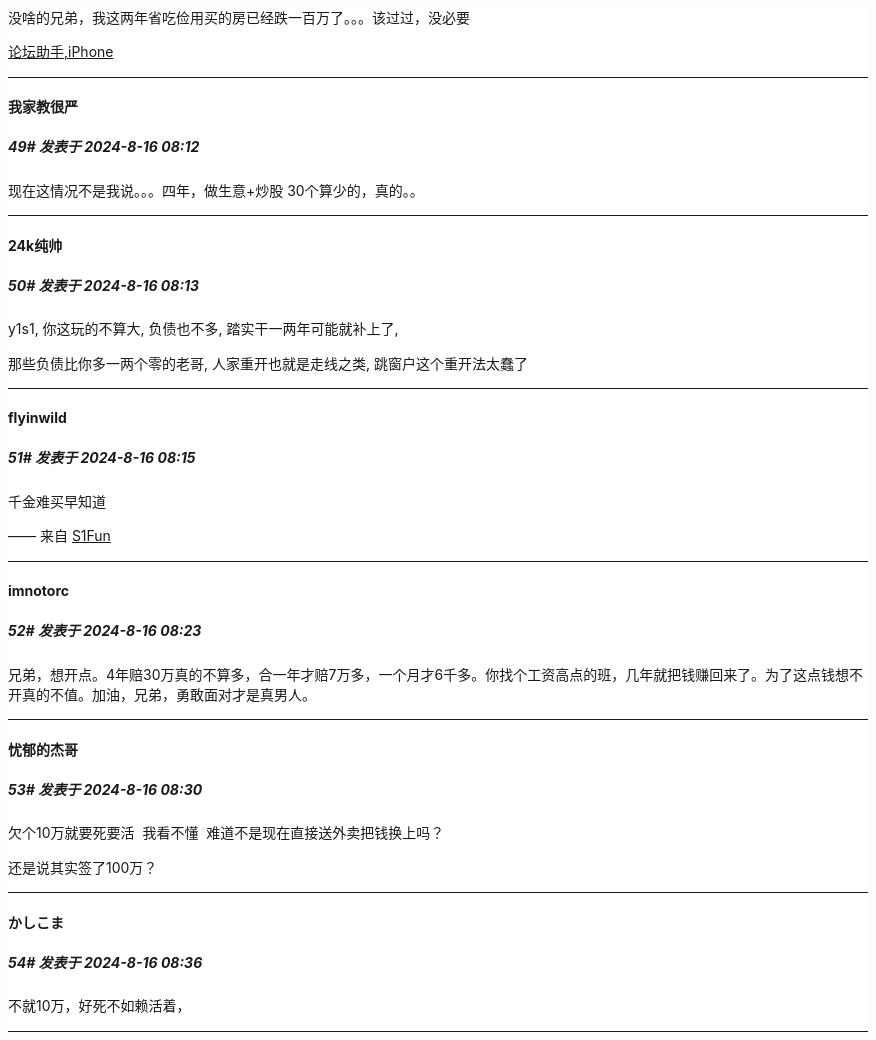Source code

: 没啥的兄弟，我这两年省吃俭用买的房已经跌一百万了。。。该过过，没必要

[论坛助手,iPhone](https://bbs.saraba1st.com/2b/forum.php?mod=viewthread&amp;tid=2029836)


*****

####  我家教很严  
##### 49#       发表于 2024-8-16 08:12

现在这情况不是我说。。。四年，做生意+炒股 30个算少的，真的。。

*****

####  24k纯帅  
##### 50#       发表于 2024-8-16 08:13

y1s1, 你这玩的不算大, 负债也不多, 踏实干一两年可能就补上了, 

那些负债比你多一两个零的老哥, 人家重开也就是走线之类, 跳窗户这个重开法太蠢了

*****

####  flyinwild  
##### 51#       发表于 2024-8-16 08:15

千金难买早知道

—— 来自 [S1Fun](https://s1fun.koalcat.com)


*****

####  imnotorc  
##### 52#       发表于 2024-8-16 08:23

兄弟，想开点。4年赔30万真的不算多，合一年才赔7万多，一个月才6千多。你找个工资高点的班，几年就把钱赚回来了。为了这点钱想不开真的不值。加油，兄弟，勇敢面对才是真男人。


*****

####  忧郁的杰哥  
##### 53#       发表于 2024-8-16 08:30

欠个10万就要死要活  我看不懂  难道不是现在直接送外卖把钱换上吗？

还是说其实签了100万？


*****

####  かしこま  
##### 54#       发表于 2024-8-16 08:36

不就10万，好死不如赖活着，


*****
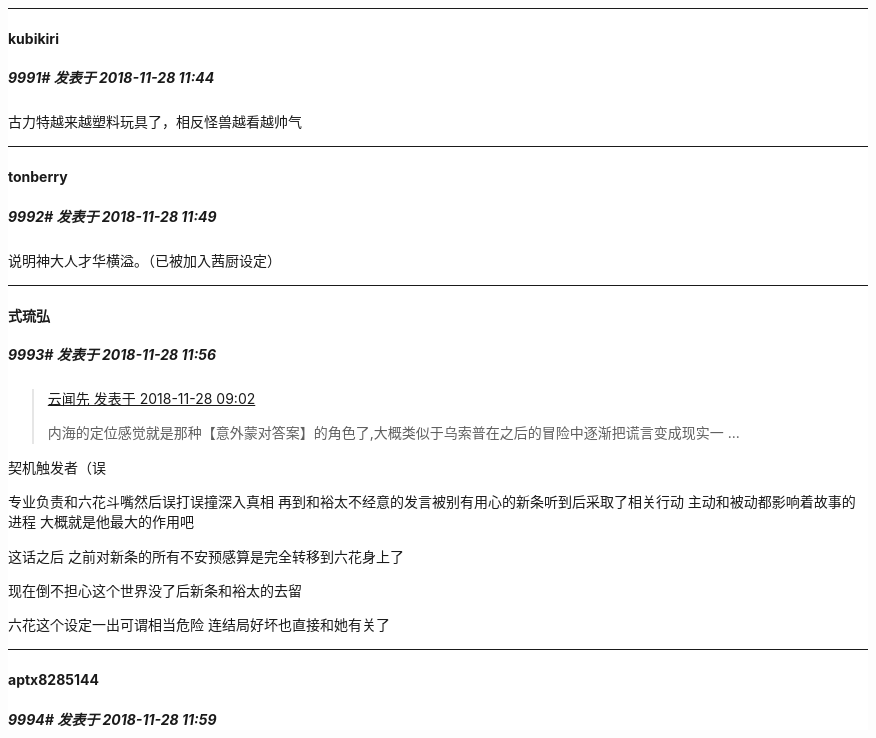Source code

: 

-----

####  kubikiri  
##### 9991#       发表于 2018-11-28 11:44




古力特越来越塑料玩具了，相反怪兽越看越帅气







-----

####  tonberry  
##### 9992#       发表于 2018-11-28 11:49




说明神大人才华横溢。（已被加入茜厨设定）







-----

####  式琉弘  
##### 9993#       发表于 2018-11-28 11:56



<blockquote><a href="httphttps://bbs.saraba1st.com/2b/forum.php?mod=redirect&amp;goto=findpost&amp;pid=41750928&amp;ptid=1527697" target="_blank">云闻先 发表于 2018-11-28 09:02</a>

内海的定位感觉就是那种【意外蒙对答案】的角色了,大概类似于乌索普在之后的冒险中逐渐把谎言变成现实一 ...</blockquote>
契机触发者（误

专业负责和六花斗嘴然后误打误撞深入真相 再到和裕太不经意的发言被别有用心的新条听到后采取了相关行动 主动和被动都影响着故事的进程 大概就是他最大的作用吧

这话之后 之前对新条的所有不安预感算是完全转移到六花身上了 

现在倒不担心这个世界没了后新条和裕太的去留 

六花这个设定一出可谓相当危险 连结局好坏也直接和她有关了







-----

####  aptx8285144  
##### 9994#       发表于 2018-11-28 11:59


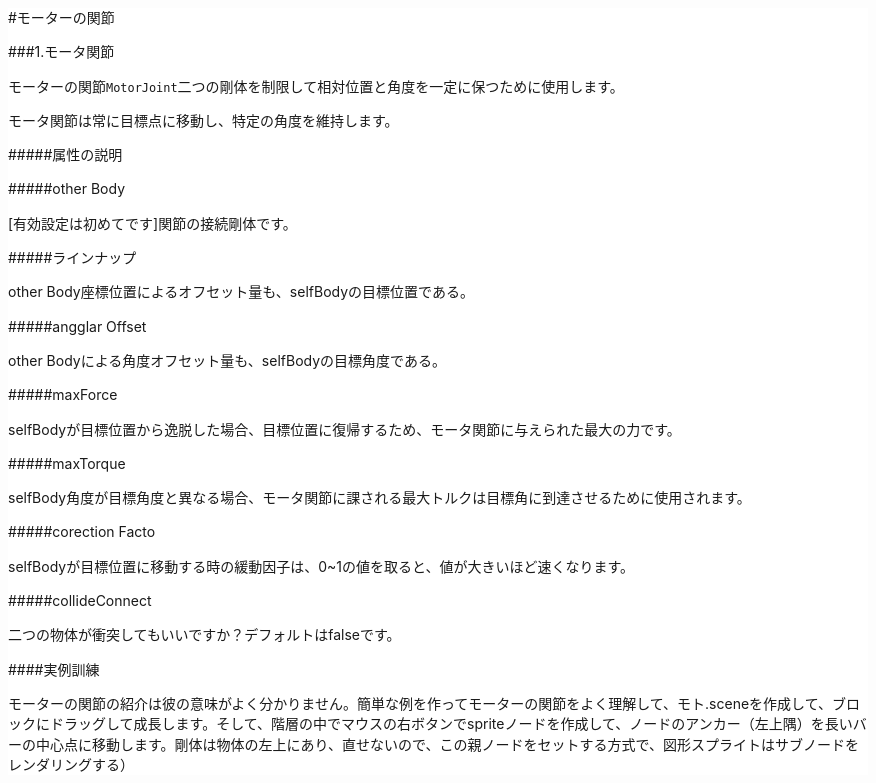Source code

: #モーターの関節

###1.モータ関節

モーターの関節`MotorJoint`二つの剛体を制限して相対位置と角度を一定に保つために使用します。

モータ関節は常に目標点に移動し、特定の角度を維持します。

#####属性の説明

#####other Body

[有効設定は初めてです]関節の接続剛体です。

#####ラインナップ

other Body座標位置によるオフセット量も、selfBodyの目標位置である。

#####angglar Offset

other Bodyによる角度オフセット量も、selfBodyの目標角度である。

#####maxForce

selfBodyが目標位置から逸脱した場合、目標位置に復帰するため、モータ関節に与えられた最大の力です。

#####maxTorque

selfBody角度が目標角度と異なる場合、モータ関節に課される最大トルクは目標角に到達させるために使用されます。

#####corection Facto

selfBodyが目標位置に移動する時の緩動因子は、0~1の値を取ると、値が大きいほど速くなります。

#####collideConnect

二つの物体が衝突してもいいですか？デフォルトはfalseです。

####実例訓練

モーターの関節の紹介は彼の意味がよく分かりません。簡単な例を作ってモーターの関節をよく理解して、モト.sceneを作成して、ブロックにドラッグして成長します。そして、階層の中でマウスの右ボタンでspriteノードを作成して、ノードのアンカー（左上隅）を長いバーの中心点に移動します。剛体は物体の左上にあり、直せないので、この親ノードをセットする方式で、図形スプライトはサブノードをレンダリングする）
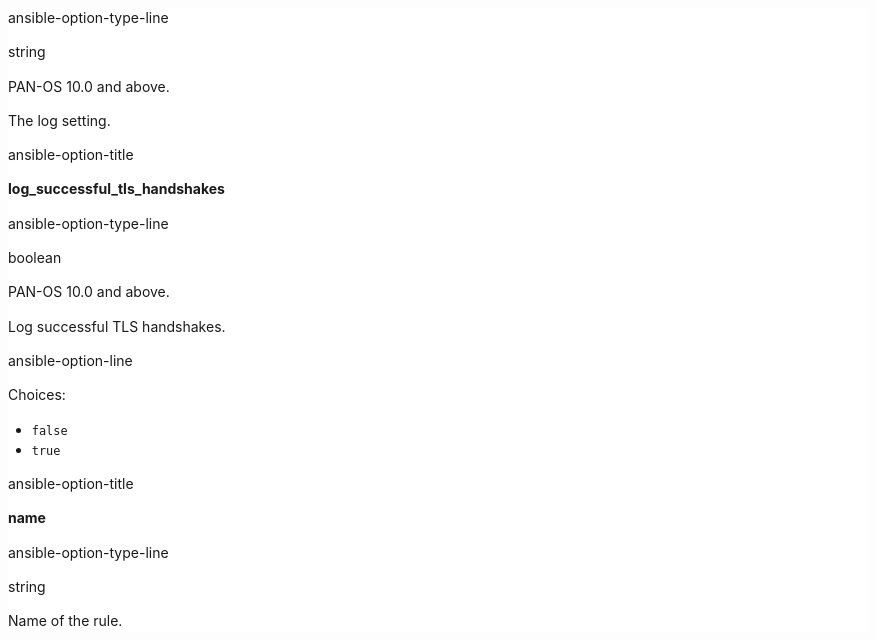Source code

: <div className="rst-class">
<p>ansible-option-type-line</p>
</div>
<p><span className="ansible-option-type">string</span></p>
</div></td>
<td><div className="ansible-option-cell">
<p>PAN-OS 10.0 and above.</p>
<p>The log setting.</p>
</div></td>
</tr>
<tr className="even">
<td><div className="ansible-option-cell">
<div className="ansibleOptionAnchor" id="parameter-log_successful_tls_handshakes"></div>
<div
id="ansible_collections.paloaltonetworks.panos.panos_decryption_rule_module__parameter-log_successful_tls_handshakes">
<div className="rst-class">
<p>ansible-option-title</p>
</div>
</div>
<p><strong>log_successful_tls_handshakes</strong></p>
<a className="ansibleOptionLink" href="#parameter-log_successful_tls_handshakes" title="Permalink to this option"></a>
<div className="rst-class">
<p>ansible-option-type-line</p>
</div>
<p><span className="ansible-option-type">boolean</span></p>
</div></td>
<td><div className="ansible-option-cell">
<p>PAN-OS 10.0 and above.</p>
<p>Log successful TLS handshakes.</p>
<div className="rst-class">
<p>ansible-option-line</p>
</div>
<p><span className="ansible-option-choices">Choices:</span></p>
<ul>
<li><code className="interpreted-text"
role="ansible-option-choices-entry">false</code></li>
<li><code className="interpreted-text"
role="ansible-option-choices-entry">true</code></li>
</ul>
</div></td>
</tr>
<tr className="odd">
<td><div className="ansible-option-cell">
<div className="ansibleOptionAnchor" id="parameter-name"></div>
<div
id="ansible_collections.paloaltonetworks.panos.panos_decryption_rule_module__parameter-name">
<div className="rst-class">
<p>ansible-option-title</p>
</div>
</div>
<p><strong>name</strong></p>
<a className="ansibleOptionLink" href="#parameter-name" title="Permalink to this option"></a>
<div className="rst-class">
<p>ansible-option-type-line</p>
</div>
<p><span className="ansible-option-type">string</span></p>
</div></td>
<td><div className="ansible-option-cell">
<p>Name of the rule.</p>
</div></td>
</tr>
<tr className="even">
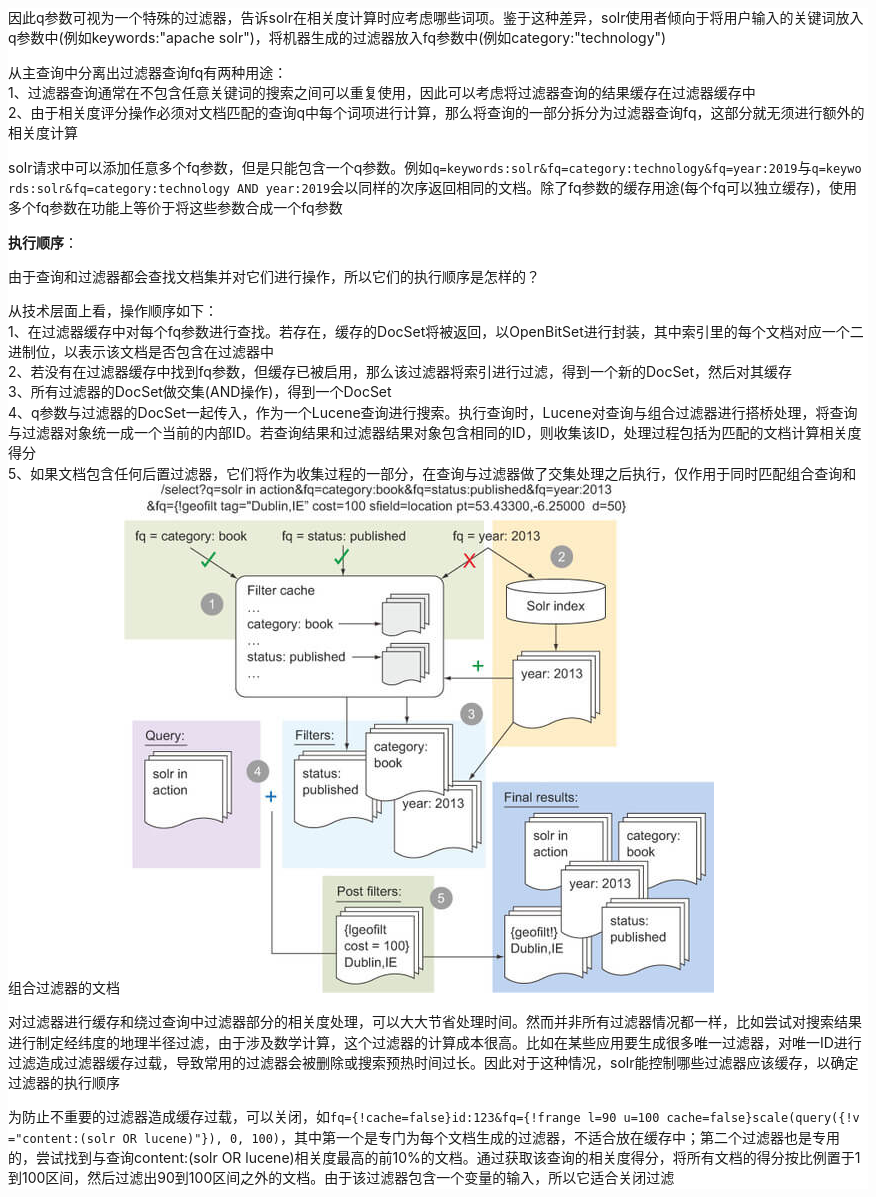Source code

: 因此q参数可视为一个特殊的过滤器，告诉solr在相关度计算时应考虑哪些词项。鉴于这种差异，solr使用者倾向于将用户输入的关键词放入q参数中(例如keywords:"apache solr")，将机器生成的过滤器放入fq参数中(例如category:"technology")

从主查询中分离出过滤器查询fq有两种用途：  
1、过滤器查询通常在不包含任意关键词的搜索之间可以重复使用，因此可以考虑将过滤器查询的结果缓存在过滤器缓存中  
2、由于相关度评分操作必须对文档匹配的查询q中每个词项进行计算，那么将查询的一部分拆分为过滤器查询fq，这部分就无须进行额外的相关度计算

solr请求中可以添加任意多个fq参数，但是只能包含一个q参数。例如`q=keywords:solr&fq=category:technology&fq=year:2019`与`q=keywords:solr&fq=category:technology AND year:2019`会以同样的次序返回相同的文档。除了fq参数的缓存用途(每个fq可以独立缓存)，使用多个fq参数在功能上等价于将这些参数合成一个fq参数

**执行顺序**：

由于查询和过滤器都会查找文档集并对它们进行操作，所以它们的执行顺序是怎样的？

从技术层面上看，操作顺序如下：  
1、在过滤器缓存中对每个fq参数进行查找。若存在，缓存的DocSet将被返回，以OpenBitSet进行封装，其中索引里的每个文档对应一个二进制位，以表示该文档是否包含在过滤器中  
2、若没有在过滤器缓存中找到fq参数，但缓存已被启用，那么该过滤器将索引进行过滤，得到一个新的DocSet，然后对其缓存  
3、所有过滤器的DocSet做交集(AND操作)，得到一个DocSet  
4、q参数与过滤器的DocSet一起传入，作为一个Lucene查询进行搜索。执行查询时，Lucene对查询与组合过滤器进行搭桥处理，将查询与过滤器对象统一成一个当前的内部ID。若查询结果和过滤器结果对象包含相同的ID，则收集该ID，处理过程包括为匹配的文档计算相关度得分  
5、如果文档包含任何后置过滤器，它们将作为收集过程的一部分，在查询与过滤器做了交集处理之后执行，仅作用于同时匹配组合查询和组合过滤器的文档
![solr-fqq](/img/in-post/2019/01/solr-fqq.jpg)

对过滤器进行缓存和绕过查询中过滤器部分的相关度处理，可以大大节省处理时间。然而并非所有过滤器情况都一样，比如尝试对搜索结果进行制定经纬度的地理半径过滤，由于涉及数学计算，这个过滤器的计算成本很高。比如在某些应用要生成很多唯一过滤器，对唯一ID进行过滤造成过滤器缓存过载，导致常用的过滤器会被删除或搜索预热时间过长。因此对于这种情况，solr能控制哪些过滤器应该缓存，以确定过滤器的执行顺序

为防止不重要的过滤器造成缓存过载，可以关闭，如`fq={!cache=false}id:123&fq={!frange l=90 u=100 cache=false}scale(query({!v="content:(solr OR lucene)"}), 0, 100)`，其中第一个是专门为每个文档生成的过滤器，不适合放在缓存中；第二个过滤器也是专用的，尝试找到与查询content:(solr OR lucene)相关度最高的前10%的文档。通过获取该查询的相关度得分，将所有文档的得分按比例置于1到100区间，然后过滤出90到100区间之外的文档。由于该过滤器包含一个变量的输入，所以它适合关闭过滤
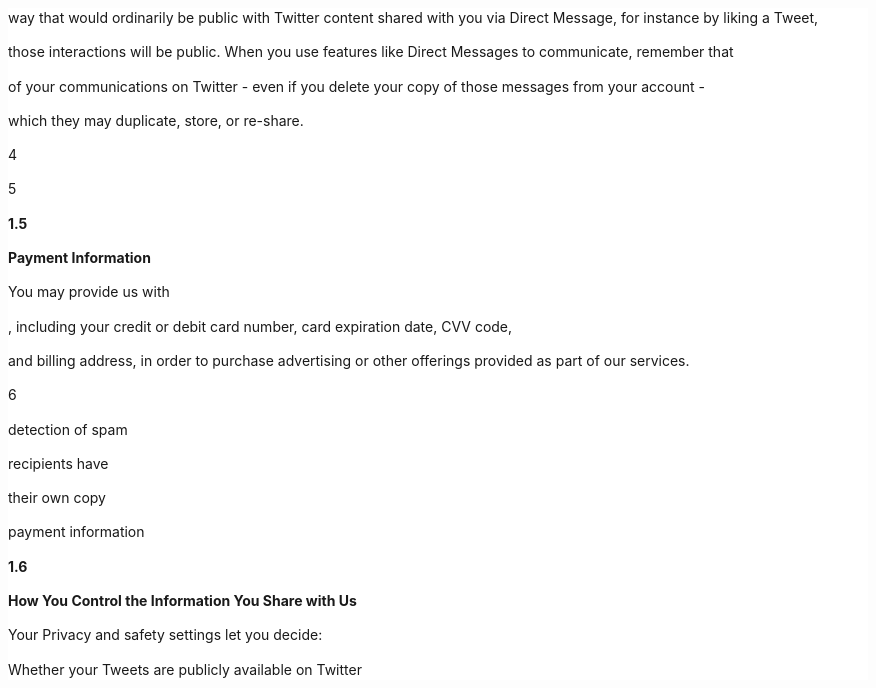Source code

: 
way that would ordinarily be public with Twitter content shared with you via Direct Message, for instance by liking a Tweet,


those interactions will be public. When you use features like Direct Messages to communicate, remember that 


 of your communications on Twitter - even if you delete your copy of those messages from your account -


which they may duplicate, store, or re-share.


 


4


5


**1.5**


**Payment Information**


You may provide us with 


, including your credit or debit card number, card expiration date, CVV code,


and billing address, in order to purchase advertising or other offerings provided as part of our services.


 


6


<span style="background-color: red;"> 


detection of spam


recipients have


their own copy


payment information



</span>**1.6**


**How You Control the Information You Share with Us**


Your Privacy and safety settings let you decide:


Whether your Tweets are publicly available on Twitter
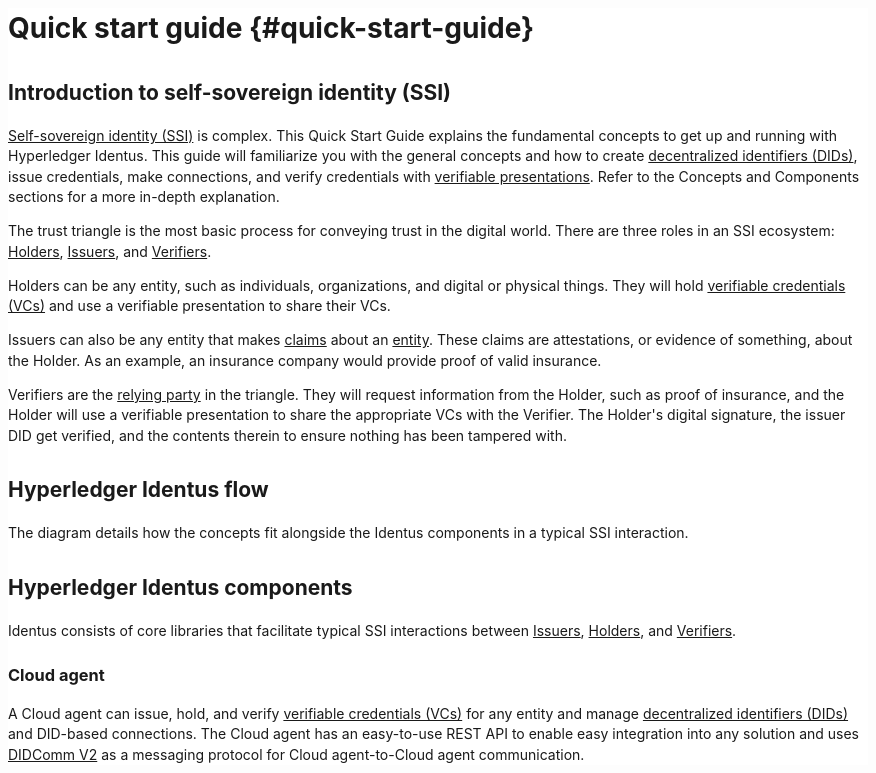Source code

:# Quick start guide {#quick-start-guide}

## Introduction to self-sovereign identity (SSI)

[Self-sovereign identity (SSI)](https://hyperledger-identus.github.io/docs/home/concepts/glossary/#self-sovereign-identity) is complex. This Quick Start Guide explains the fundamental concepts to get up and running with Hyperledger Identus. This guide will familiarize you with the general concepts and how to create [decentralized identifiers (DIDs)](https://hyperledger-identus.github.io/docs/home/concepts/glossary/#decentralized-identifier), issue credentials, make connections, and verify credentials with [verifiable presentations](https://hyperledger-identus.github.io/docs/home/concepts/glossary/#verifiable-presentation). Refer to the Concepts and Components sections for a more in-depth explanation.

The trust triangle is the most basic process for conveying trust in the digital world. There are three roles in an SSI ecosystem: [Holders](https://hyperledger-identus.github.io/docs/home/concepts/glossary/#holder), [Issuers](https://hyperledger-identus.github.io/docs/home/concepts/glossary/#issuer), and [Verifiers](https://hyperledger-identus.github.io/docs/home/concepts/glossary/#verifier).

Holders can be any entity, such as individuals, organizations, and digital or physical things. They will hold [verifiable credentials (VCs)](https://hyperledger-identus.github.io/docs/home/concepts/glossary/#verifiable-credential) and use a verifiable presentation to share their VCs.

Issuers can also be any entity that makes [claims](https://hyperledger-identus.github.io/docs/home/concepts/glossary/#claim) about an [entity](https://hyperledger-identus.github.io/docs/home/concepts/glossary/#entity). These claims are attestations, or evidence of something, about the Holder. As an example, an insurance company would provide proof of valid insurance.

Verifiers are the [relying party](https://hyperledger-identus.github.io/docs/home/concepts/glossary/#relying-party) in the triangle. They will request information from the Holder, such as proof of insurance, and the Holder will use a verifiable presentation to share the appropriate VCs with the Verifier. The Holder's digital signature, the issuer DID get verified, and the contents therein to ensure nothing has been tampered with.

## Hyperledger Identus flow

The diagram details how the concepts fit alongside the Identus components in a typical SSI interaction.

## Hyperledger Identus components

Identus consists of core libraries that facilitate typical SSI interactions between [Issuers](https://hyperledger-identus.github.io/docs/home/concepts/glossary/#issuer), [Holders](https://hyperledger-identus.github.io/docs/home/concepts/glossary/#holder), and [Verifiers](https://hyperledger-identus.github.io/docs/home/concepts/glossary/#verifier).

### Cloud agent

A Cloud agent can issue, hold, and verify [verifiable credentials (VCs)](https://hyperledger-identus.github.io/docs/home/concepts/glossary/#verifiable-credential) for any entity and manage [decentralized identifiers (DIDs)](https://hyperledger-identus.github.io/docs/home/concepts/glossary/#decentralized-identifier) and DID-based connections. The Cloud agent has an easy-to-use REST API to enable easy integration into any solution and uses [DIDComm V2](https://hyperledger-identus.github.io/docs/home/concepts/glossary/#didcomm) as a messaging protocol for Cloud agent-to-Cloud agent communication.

::::

## INSTRUCTIONS TO FOLLOW
Check the entries above line by line and return each one containing the word "verifiable".

## REPLY TO THE TASK
[Self-sovereign identity (SSI)](https://hyperledger-identus.github.io/docs/home/concepts/glossary/#self-sovereign-identity) is complex. This Quick Start Guide explains the fundamental concepts to get up and running with Hyperledger Identus. This guide will familiarize you with the general concepts and how to create [decentralized identifiers (DIDs)](https://hyperledger-identus.github.io/docs/home/concepts/glossary/#decentralized-identifier), issue credentials, make connections, and verify credentials with [verifiable presentations](https://hyperledger-identus.github.io/docs/home/concepts/glossary/#verifiable-presentation). Refer to the Concepts and Components sections for a more in-depth explanation.
Holders can be any entity, such as individuals, organizations, and digital or physical things. They will hold [verifiable credentials (VCs)](https://hyperledger-identus.github.io/docs/home/concepts/glossary/#verifiable-credential) and use a verifiable presentation to share their VCs.
Verifiers are the [relying party](https://hyperledger-identus.github.io/docs/home/concepts/glossary/#relying-party) in the triangle. They will request information from the Holder, such as proof of insurance, and the Holder will use a verifiable presentation to share the appropriate VCs with the Verifier. The Holder's digital signature, the issuer DID get verified, and the contents therein to ensure nothing has been tampered with.
A Cloud agent can issue, hold, and verify [verifiable credentials (VCs)](https://hyperledger-identus.github.io/docs/home/concepts/glossary/#verifiable-credential) for any entity and manage [decentralized identifiers (DIDs)](https://hyperledger-identus.github.io/docs/home/concepts/glossary/#decentralized-identifier) and DID-based connections. The Cloud agent has an easy-to-use REST API to enable easy integration into any solution and uses [DIDComm V2](https://hyperledger-identus.github.io/docs/home/concepts/glossary/#didcomm) as a messaging protocol for Cloud agent-to-Cloud agent communication.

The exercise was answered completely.